-- DATA SECTION --
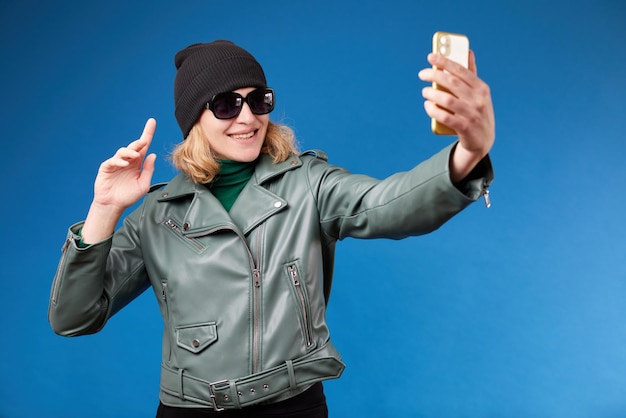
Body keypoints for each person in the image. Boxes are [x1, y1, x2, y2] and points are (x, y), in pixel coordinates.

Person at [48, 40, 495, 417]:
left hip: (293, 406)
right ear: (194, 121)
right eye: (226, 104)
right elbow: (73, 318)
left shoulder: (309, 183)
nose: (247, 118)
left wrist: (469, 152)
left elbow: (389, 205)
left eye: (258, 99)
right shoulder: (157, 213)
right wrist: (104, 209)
---
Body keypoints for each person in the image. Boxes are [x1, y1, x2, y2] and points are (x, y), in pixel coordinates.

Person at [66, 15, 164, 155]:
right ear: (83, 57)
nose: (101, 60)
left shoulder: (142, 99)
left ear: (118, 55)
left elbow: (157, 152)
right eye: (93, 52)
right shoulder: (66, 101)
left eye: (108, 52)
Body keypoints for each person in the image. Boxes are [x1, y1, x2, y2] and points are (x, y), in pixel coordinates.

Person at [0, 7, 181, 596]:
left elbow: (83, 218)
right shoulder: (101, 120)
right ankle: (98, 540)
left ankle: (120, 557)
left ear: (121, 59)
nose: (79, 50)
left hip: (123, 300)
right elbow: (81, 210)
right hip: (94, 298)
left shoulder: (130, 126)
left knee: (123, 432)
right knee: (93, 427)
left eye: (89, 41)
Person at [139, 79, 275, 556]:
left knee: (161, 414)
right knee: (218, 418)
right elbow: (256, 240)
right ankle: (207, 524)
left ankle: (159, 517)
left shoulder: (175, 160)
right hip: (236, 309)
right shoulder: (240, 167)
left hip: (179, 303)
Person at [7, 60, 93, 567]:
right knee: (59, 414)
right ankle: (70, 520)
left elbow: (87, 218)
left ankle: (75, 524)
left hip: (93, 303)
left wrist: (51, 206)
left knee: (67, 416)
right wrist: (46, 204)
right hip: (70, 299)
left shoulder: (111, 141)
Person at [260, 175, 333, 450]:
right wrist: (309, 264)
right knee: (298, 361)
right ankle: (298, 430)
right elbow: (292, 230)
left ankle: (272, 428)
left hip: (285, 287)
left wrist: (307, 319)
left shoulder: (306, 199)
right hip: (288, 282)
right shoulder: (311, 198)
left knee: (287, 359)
...
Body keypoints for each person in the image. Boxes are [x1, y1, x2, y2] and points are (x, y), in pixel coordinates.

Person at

-- TASK OBJECTIVE --
Your answer must be one number: the count of lines in the entries that contain the string "knee".

-- PROBLEM SOLUTION --
8